Like Gerwig, who was credited as a co-writer on the films she made with Swanberg, Baumbach first earned notoriety in his early 20s, with the now-classic post-college comedy Kicking and Screaming. But his two follow-up films, Mr. Jealousy and Highball, were barely seen pre-DVD (after a dispute with a producer, Baumbach took his name off the latter). He slipped off the radar as a director until 2005, when The Squid and the Whale, his memoir of his Brooklyn intellectual parents' divorce, earned him an Oscar nomination for Best Original Screenplay.
If Squid reignited Baumbach's career, Greenberg finds the filmmaker at a subtler moment of transition. Margot at the Wedding was both a box-office bomb and a critical failure (Baumbach says he no longer reads reviews: "The good ones don't feel very good anyway, and the bad ones don't feel good at all"), and the company that released it, Paramount Vantage, has been absorbed by its corporate parent. Meanwhile, Baumbach has refashioned himself as a big-brother type to a number of younger filmmakers who have in turn influenced his own work.
It started when Baumbach mentioned in an interview that he had seen and liked Hannah Takes the Stairs. "Then Joe wrote me a note about Margot, and then we got on the phone together, and I said, 'If I could be of any help, I'll help you with whatever you want to do next, and you can do it your way.'"
The result was Alexander the Last, directed by Swanberg and produced by Baumbach. "And I had met Andrew Bujalski, and then Aaron Katz called me when he was working on his next movie," being the highly anticipated Cold Weather, premiering this week at SxSW. Baumbach smiles sheepishly as he looks for the words to describe his relationship to this younger generation of writer-directors, and ends up sounding like a character from one of their films. "I was sort of happy to be . . . of service, as the sort of mumblecore I-don't-know."
Though Baumbach and these young upstarts all technically make films independently, there's a significant gap in scale, market viability, and cultural prominence between something like Greenberg — fronted by an A-list star and released by Focus Features, a subsidiary of NBC/Universal, which paid for an absurdly fashionable hotel suite in which to house this interview — and something like Cold Weather, made for less than a million dollars, rejected by Sundance, going to SxSW in search of increasingly elusive distribution. Baumbach says he finds the casual DIY ethos of filmmakers like Katz and Swanberg "inspiring." As he sees it, it's the industry stratum he occupies that's dying — the kids will be all right.

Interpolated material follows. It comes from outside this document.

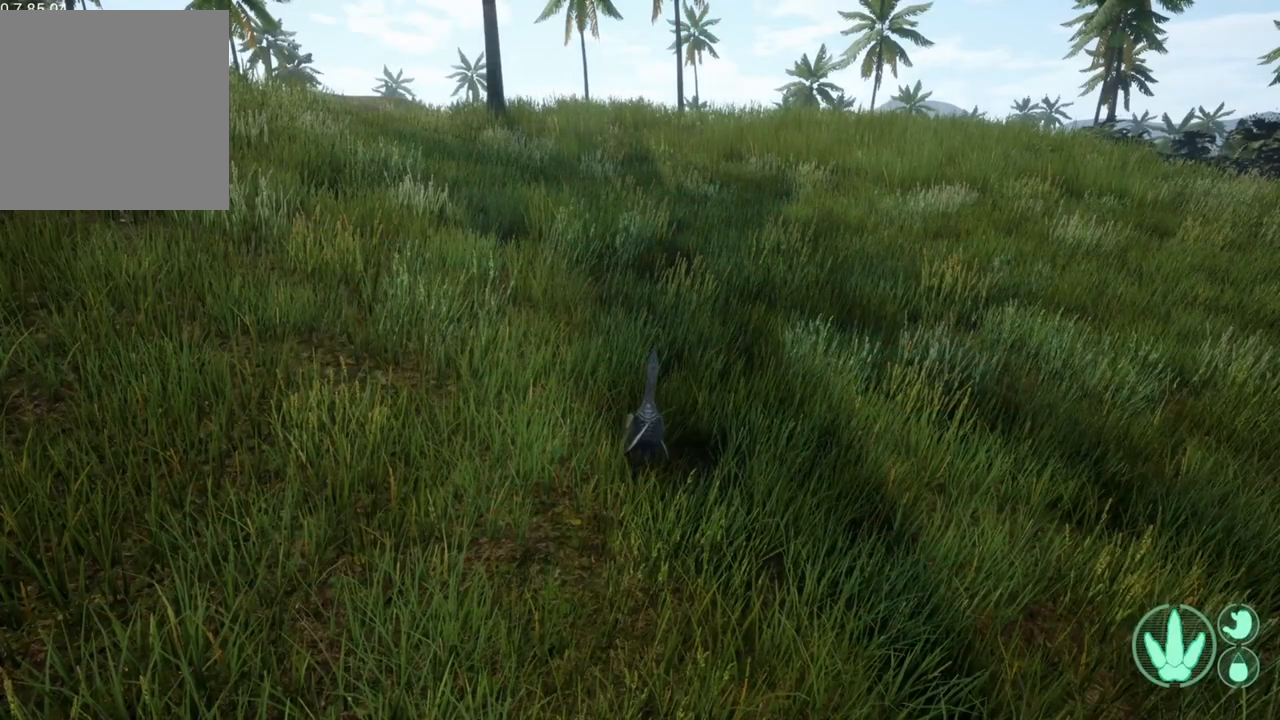
{"buttons": ["L1"], "left_stick": "center", "right_stick": "center", "events": [[167, "right_stick", "center"]]}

"Focus Features is sort of a dinosaur now, so if you're in the world of specialty divisions, you have, like, two places to go. To see these guys just making movies, and their sort of [attitude] — 'Oh, yeah, you want to see it? I'll send it to you' — I found that very liberating, in a way."
With Greenberg his sixth feature as writer/director, Baumbach says he has less trouble getting movies made than he has had in the past, but there's still pressure to graduate to a higher level. "Even fairly serious moviegoers can't shake this shadow of the corporate world. They'll say things like, 'When are you gonna make a real movie?' Like that's the next thing, the thing you obviously have to do."